- Reign: 550 BC to 530 BC
- Predecessor: Malchus of Carthage
- Successor: Hasdrubal I of Carthage
- Dynasty: Magonids

= Mago I of Carthage =

King of Carthage from 550 BC to 530 BC

Mago I, also known as Magon (𐤌𐤂‬𐤍‬, mgn), was the king of the Ancient Carthage from 550 BC to 530 BC and the founding monarch of the Magonid dynasty of Carthage. Mago I was originally a general. Under Mago, Carthage became preeminent among the Phoenician colonies in the western Mediterranean.

==Rule==
Under Mago, Carthage established itself as the dominant Phoenician military power in the western Mediterranean. It remained economically dependent on Tyre, but acted increasingly independently. One of Mago's political achievements was an alliance with the Etruscans against Ancient Greece. This alliance lasted until around the time when Rome expelled the Etruscan kings. He was also active in Sicily.

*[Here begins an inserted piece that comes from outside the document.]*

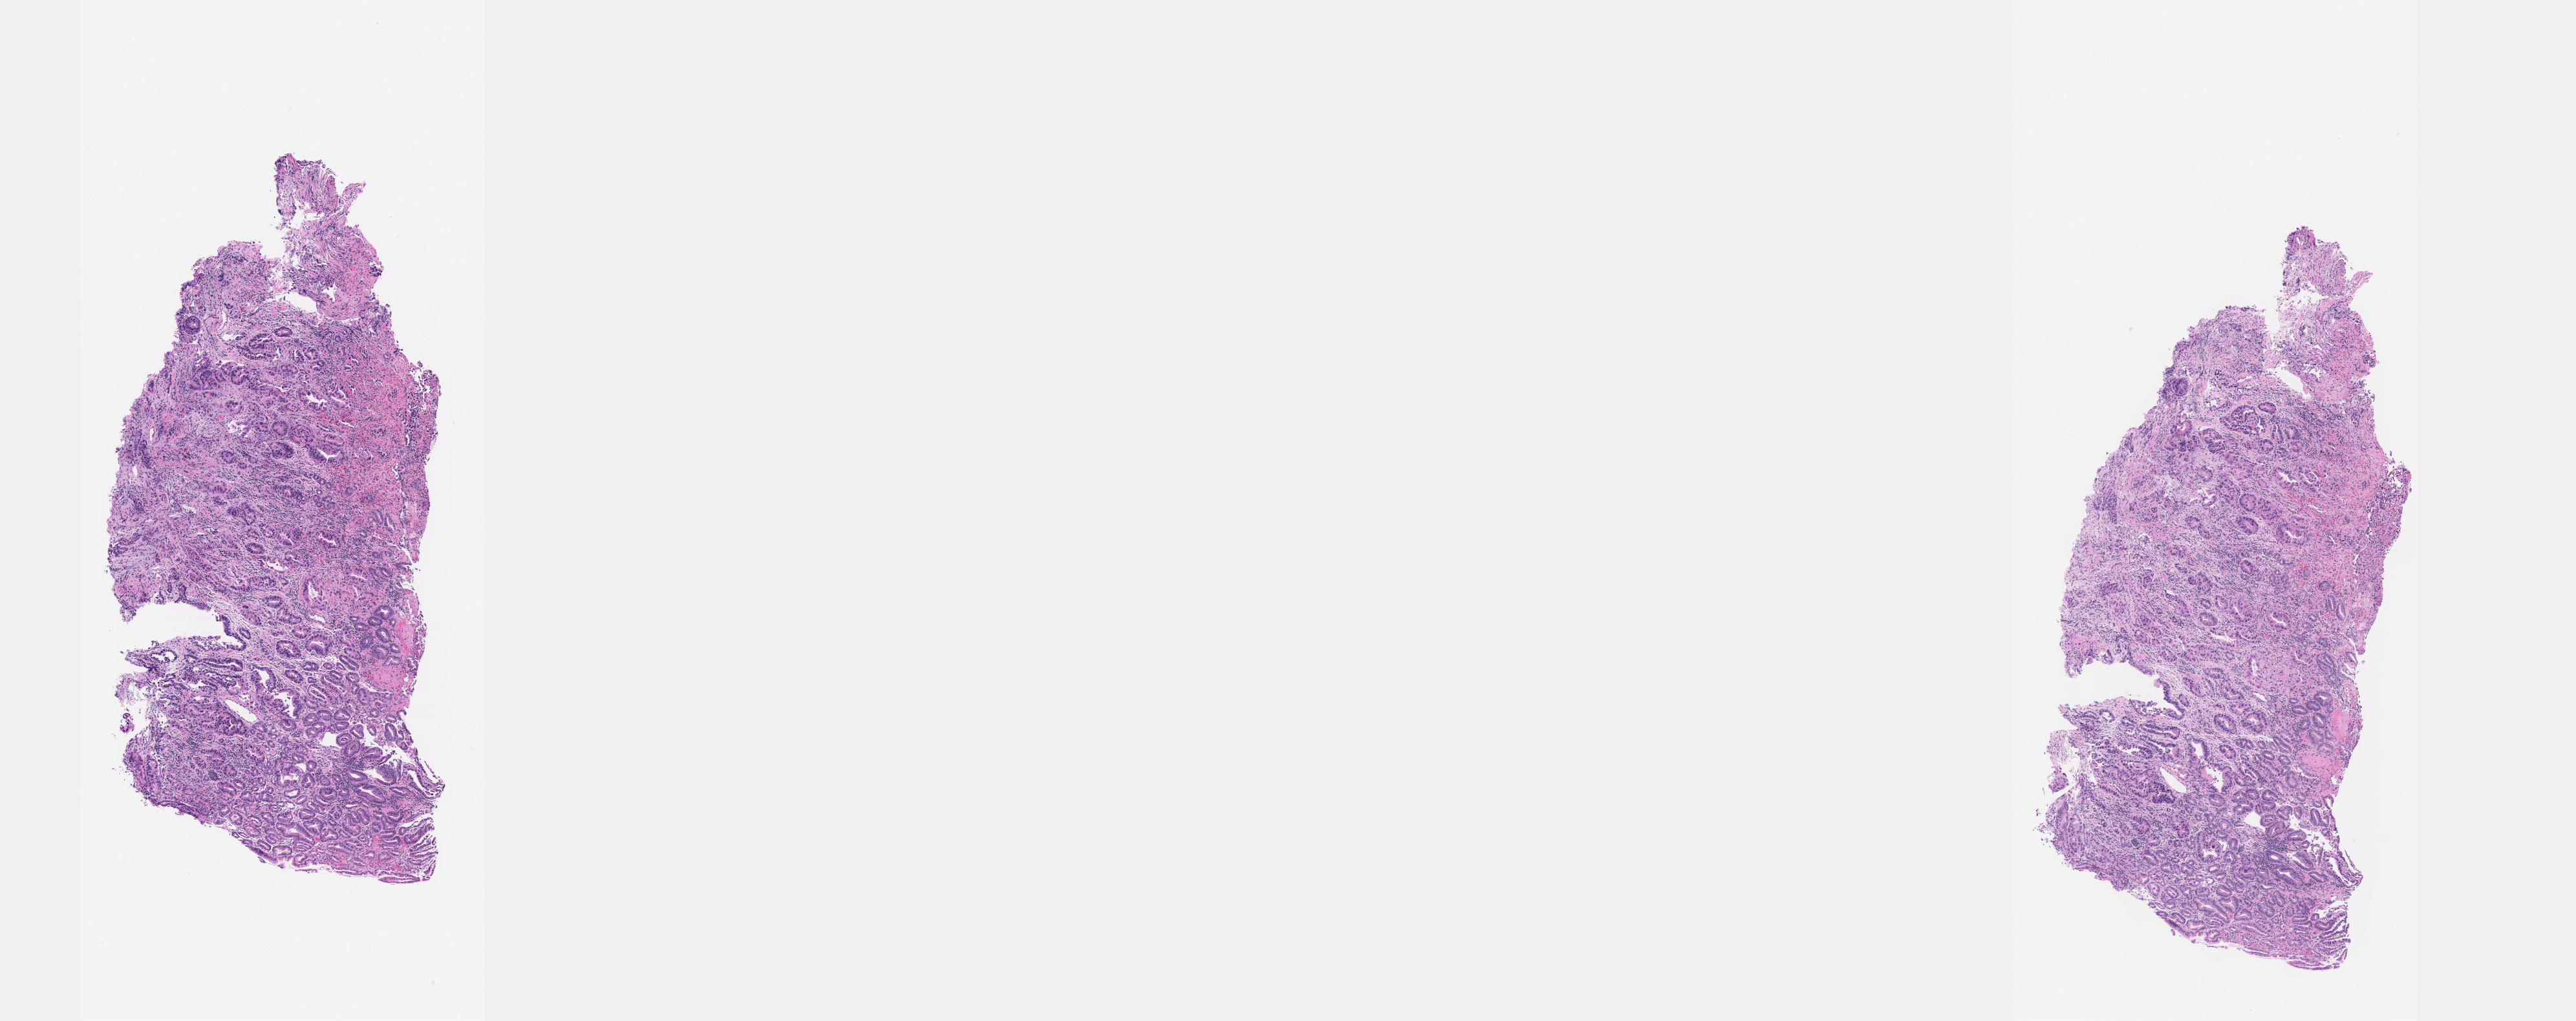
Whole-slide histology image, H&E-stained, low-resolution overview of the scanned area, about 16.1 x 6.4 mm (slide scanned at 40x). Formalin-fixed paraffin-embedded (FFPE) diagnostic section. Primary tumour sample from the stomach. Patient: male, age at initial diagnosis 51 years. Slide review estimates, as recorded: tumour cells 63%, tumour nuclei 77%.
Histologic diagnosis: Tubular adenocarcinoma (cardia, NOS).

In 546 BC, Phocaeans fleeing the Persian invasion established Alalia in Corsica (Greeks had been settled there since 562 BC), and began preying on Etruscan and Punic commerce. Between 540 and 535 BC, a Carthaginian-Etruscan alliance had expelled the Greeks from Corsica after the Battle of Alalia. The Etruscans took control of Corsica, and Carthage concentrated on Sardinia, ensuring that no Greek presence would be established in the island. The defeat also ended the westward expansion of the Greeks for all time.

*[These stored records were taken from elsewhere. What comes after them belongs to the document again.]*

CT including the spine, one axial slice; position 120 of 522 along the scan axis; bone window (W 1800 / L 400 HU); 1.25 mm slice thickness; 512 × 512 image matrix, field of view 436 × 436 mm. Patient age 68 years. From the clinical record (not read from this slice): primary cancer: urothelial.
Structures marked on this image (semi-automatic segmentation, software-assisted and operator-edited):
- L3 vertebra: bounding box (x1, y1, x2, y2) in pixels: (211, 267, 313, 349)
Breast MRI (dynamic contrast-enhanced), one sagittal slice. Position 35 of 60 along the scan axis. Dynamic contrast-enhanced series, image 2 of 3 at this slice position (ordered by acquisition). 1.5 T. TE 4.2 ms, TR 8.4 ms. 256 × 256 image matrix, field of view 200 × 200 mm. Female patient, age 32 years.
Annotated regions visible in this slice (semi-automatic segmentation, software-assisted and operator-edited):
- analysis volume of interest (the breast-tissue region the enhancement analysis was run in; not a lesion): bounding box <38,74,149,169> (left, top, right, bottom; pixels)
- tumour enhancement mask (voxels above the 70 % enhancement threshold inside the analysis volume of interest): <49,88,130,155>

A war with Hellenic Massalia followed. Carthage lost battles but managed to safeguard Phoenician Spain and close the Strait of Gibraltar to Greek shipping, while Massalians retained their Spanish colonies in Eastern Iberia above Cape Nao. Southern Spain was closed to the Greeks. Carthaginians in support of the Phoenician colony of Gades in Spain also brought about the collapse of Tartessos in Spain by 530 BC, either by armed conflict or by cutting off Greek trade. Carthage also besieged and took over Gades at that time. The Persians had taken over Cyrene by then, and Carthage may have been spared a trial of arms against the Persian Empire when the Phoenicians refused to lend ships to Cambyses in 525 BC for an African expedition. Carthage may have paid tribute irregularly to the Great King. It is not known if Carthage had any role in the Battle of Cumae in 524 BC, after which Etruscan power began to wane in Italy.